The SciSheets project is creating a new spreadsheet system for scientists to develop sophisticated, scalable, robust calculations with reusable components without a knowledge of programming. SciSheets addresses shortcomings in current spreadsheet systems through a number of innovations:

  • Poor readability. The computational chaos of cell level formulas is addressed by not allowing ¬†cell formulas, only column formulas. Many existing spreadsheet systems do this, but they lack computational power because of the inability to do column level iteration (e.g., recurrence relationships such as computing compound interest). A SciSheets innovation is the ITERATE function with addressing for the current and previous rows in referenced columns.

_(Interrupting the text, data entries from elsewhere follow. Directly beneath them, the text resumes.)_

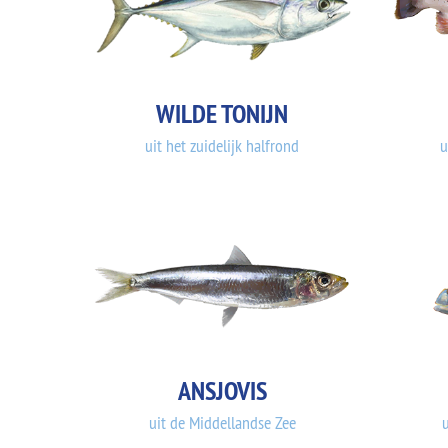
WILDE TONIJN
uit het zuidelijk halfrond
u
ANSJOVIS
uit de Middellandse Zee
u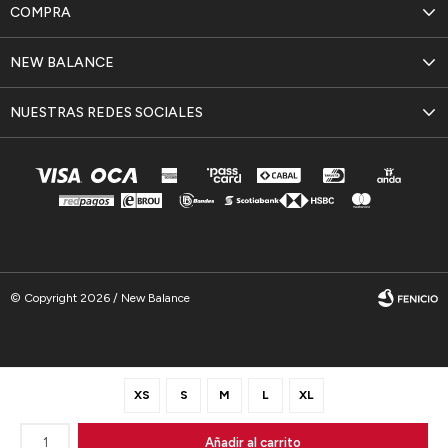
COMPRA
NEW BALANCE
NUESTRAS REDES SOCIALES
© Copyright 2026 / New Balance
XS
S
M
L
XL
Fenicio
1
Añadir al carrito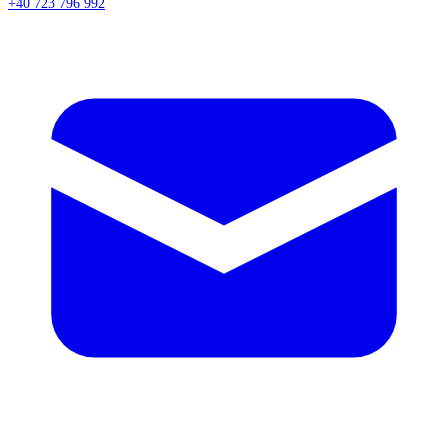
+40 723 796 992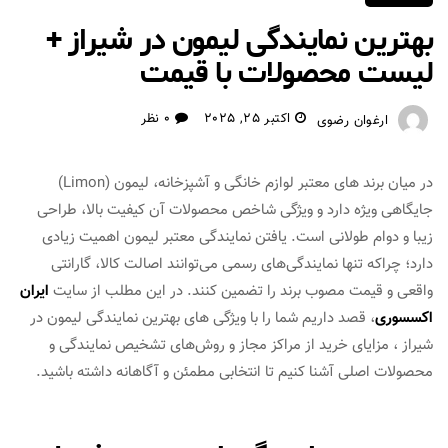
بهترین نمایندگی لیمون در شیراز +
لیست محصولات با قیمت
اکتبر 25, 2025
0 نظر
ارغوان رضوی
در میان برند های معتبر لوازم خانگی و آشپزخانه، لیمون (Limon)
جایگاهی ویژه دارد و ویژگی شاخص محصولات آن کیفیت بالا، طراحی
زیبا و دوام طولانی است. یافتن نمایندگی معتبر لیمون اهمیت زیادی
دارد؛ چراکه تنها نمایندگی‌های رسمی می‌توانند اصالت کالا، گارانتی
واقعی و قیمت مصوب برند را تضمین کنند. در این مطلب از سایت
ایران
اکسسوری
، قصد داریم شما را با ویژگی‌ های بهترین نمایندگی لیمون در
شیراز ، مزایای خرید از مراکز مجاز و روش‌های تشخیص نمایندگی‌ و
محصولات اصلی آشنا کنیم تا انتخابی مطمئن و آگاهانه داشته باشید.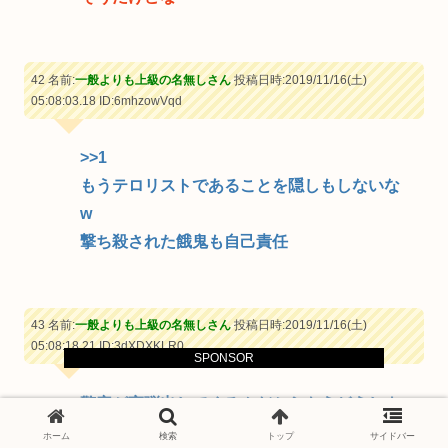
42 名前:
一般よりも上級の名無しさん
投稿日時:2019/11/16(土)
05:08:03.18
ID:6mhzowVqd
>>1
もうテロリストであることを隠しもしないな
w
撃ち殺された餓鬼も自己責任
43 名前:
一般よりも上級の名無しさん
投稿日時:2019/11/16(土)
05:08:18.21
ID:3dXDXKLR0
SPONSOR
警察が実弾出してくるんだからもうどうしよ
うもないよな
ホーム
検索
トップ
サイドバー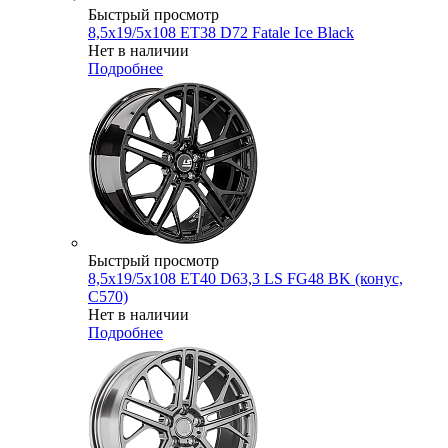
Быстрый просмотр
8,5x19/5x108 ET38 D72 Fatale Ice Black
Нет в наличии
Подробнее
Быстрый просмотр
8,5x19/5x108 ET40 D63,3 LS FG48 BK (конус,
C570)
Нет в наличии
Подробнее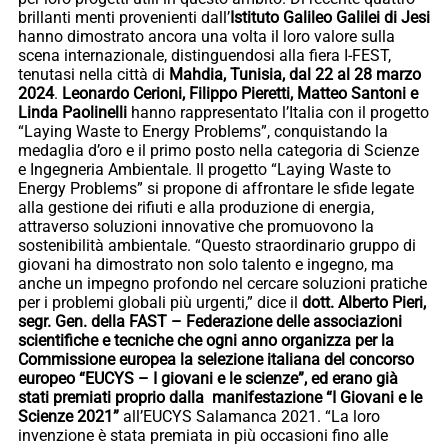
brillanti menti provenienti dall’
Istituto Galileo Galilei di Jesi
hanno dimostrato ancora una volta il loro valore sulla
scena internazionale, distinguendosi alla fiera I-FEST,
tenutasi nella città di
Mahdia, Tunisia, dal 22 al 28 marzo
2024
.
Leonardo Cerioni, Filippo Pieretti, Matteo Santoni e
Linda Paolinelli
hanno rappresentato l’Italia con il progetto
“Laying Waste to Energy Problems”, conquistando la
medaglia d’oro e il primo posto nella categoria di Scienze
e Ingegneria Ambientale. Il progetto “Laying Waste to
Energy Problems” si propone di affrontare le sfide legate
alla gestione dei rifiuti e alla produzione di energia,
attraverso soluzioni innovative che promuovono la
sostenibilità ambientale. “Questo straordinario gruppo di
giovani ha dimostrato non solo talento e ingegno, ma
anche un impegno profondo nel cercare soluzioni pratiche
per i problemi globali più urgenti,” dice il
dott. Alberto Pieri,
segr. Gen. della FAST – Federazione delle associazioni
scientifiche e tecniche che ogni anno organizza per la
Commissione europea la selezione italiana del concorso
europeo “EUCYS – I giovani e le scienze”, ed erano già
stati premiati proprio dalla manifestazione “I Giovani e le
Scienze 2021”
all’EUCYS Salamanca 2021. “La loro
invenzione è stata premiata in più occasioni fino alle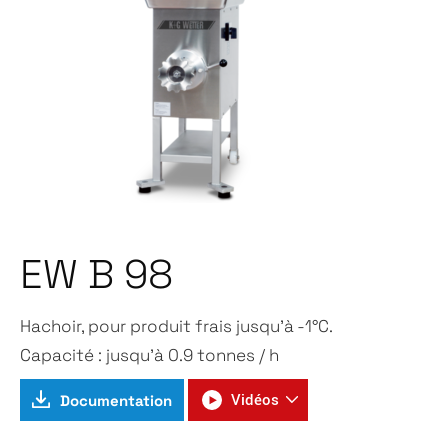
EW B 98
Hachoir, pour produit frais jusqu’à -1°C.
Capacité : jusqu’à 0.9 tonnes / h
Documentation
Vidéos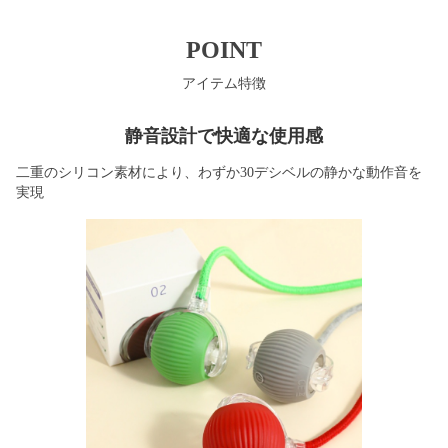
POINT
アイテム特徴
静音設計で快適な使用感
二重のシリコン素材により、わずか30デシベルの静かな動作音を
実現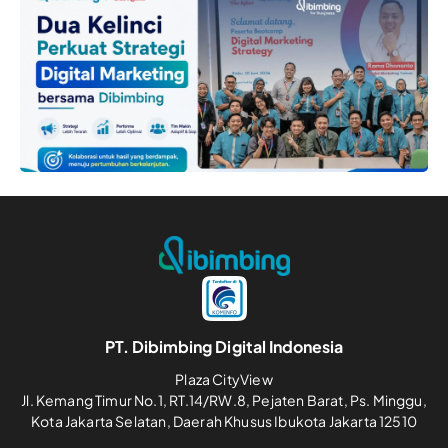
PT. Dibimbing Digital Indonesia
Plaza CityView
Jl. Kemang Timur No.1, RT.14/RW.8, Pejaten Barat, Ps. Minggu,
Kota Jakarta Selatan, Daerah Khusus Ibukota Jakarta 12510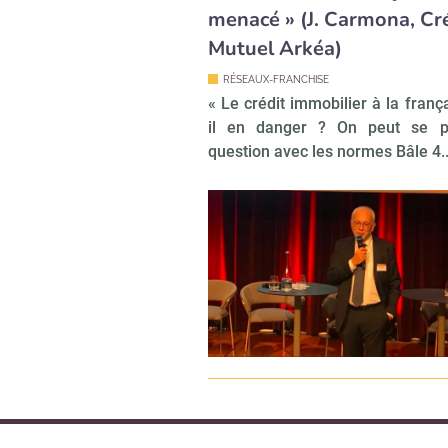
menacé » (J. Carmona, Cr
Mutuel Arkéa)
RÉSEAUX-FRANCHISE
« Le crédit immobilier à la franç
il en danger ? On peut se p
question avec les normes Bâle 4..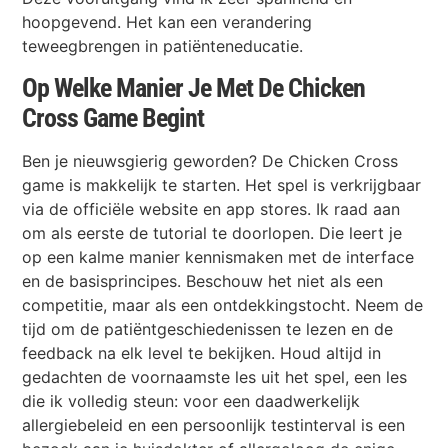
hoopgevend. Het kan een verandering
teweegbrengen in patiënteneducatie.
Op Welke Manier Je Met De Chicken
Cross Game Begint
Ben je nieuwsgierig geworden? De Chicken Cross
game is makkelijk te starten. Het spel is verkrijgbaar
via de officiële website en app stores. Ik raad aan
om als eerste de tutorial te doorlopen. Die leert je
op een kalme manier kennismaken met de interface
en de basisprincipes. Beschouw het niet als een
competitie, maar als een ontdekkingstocht. Neem de
tijd om de patiëntgeschiedenissen te lezen en de
feedback na elk level te bekijken. Houd altijd in
gedachten de voornaamste les uit het spel, een les
die ik volledig steun: voor een daadwerkelijk
allergiebeleid en een persoonlijk testinterval is een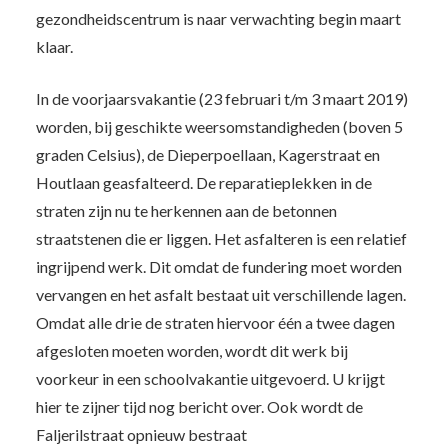
gezondheidscentrum is naar verwachting begin maart
klaar.
In de voorjaarsvakantie (23 februari t/m 3 maart 2019)
worden, bij geschikte weersomstandigheden (boven 5
graden Celsius), de Dieperpoellaan, Kagerstraat en
Houtlaan geasfalteerd. De reparatieplekken in de
straten zijn nu te herkennen aan de betonnen
straatstenen die er liggen. Het asfalteren is een relatief
ingrijpend werk. Dit omdat de fundering moet worden
vervangen en het asfalt bestaat uit verschillende lagen.
Omdat alle drie de straten hiervoor één a twee dagen
afgesloten moeten worden, wordt dit werk bij
voorkeur in een schoolvakantie uitgevoerd. U krijgt
hier te zijner tijd nog bericht over. Ook wordt de
Faljerilstraat opnieuw bestraat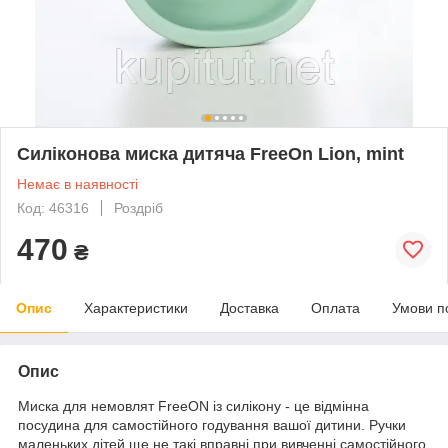
Силіконова миска дитяча FreeOn Lion, mint
Немає в наявності
Код: 46316
Роздріб
470
₴
Опис
Характеристики
Доставка
Оплата
Умови п
Опис
Миска для немовлят FreeON із силікону - це відмінна
посудина для самостійного годування вашої дитини. Ручки
маленьких дітей ще не такі вправні при вивченні самостійного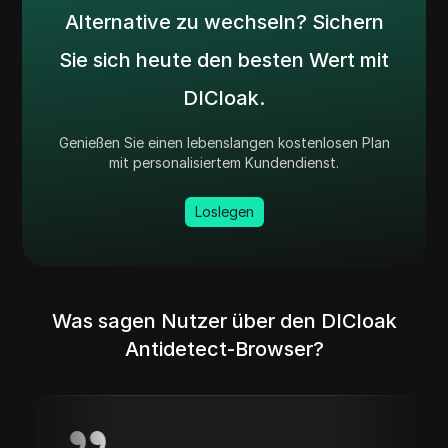
Alternative zu wechseln? Sichern
Sie sich heute den besten Wert mit
DICloak.
Genießen Sie einen lebenslangen kostenlosen Plan
mit personalisiertem Kundendienst.
Loslegen
Was sagen Nutzer über den DICloak
Antidetect-Browser?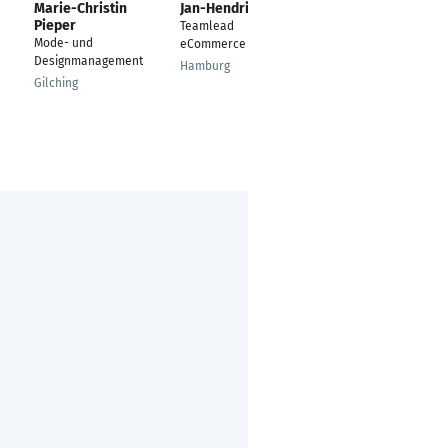
Marie-Christin
Jan-Hendrik Bartel
Ali-Reza Mokhtari
Pieper
Teamlead
IT Trainer FBW
Mode- und
eCommerce
(Erwachsenenbildung
Designmanagement
)
Hamburg
Gilching
Köln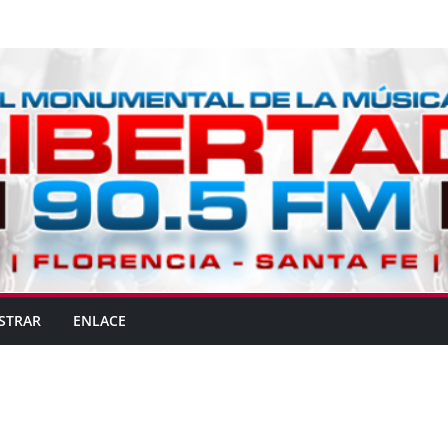
STRAR
ENLACE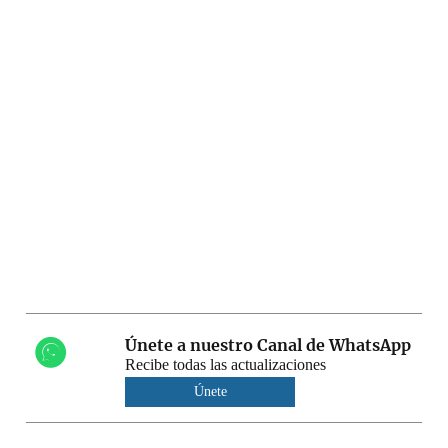
Únete a nuestro Canal de WhatsApp
Recibe todas las actualizaciones
Únete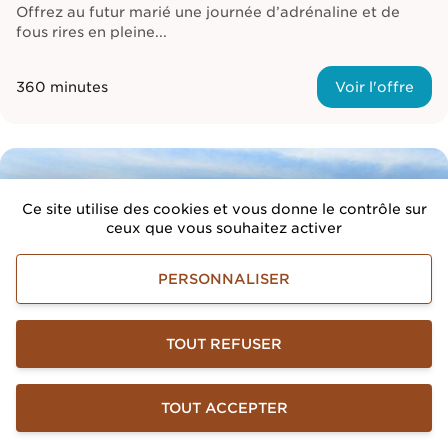
Offrez au futur marié une journée d’adrénaline et de
fous rires en pleine...
360 minutes
Voir l'offre
Ce site utilise des cookies et vous donne le contrôle sur
ceux que vous souhaitez activer
PERSONNALISER
TOUT REFUSER
0
TOUT ACCEPTER
Menu
TÉLÉPHONE
LISTE D'ENVIE
DEVIS
LANGUE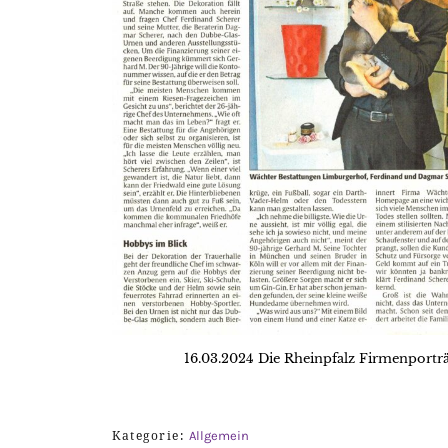
16.03.2024 Die Rheinpfalz Firmenportr
Kategorie:
Allgemein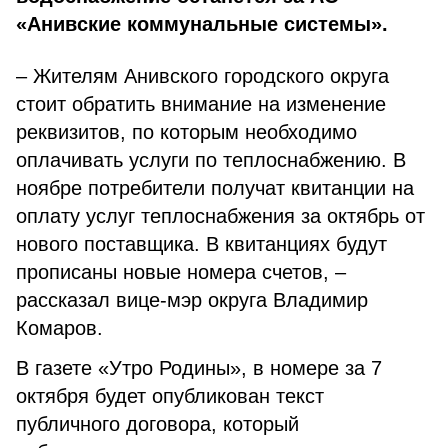
«Анивские коммунальные системы».
– Жителям Анивского городского округа
стоит обратить внимание на изменение
реквизитов, по которым необходимо
оплачивать услуги по теплоснабжению. В
ноябре потребители получат квитанции на
оплату услуг теплоснабжения за октябрь от
нового поставщика. В квитанциях будут
прописаны новые номера счетов, –
рассказал вице-мэр округа Владимир
Комаров.
В газете «Утро Родины», в номере за 7
октября будет опубликован текст
публичного договора, который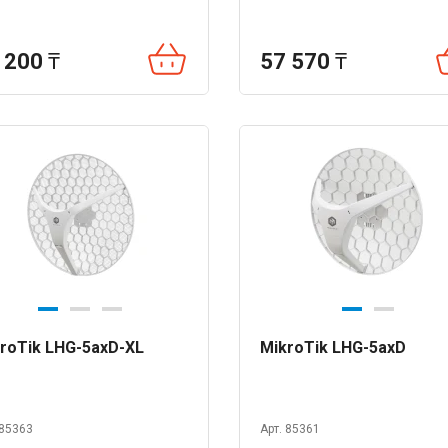
 200
₸
57 570
₸
roTik LHG-5axD-XL
MikroTik LHG-5axD
 85363
Арт. 85361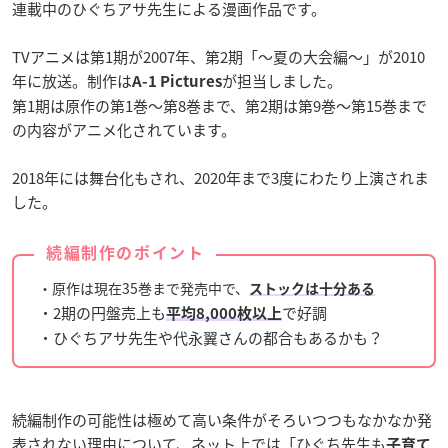
連載中のひぐちアサ先生による漫画作品です。
TVアニメは第1期が2007年、第2期「〜夏の大会編〜」が2010
年に放送。制作は
が担当しました。
A-1 Pictures
第1期は原作の第1巻〜第8巻まで、第2期は第9巻〜第15巻まで
の内容がアニメ化されています。
2018年には舞台化もされ、2020年まで3度にわたり上演されま
した。
続編制作のポイント
・原作は現在35巻まで発売中で、
ストックは十分ある
・2期の円盤売上も
で好調
平均8,000枚以上
・ひぐちアサ先生や代永翼さんの都合もあるかも？
続編制作の可能性は極めて高い条件がそろいつつもなかなか発
表されない理由について、ネット上では「ひぐち先生も
子育て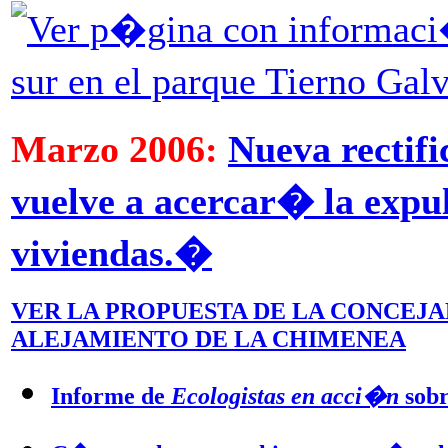
Ver p�gina con informaci�
sur en el parque Tierno Ga
Marzo 2006:
Nueva rectif
vuelve a acercar� la expu
viviendas.�
VER LA PROPUESTA DE LA CONCEJ
ALEJAMIENTO DE LA CHIMENEA
Informe de
Ecologistas en acci�n
sobr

  • Reuse and scalability. SciSheets provides for exporting spreadsheet calculations as a program (initially python) and using external programs in spreadsheet formulas.
  • Handling complex scientific data. SciSheets structures data as nested tables, thereby permitting the expression of more complex data relationships, such as n-to-m relationships.

SciSheets is implemented using web technologies, an approach similar to iPython.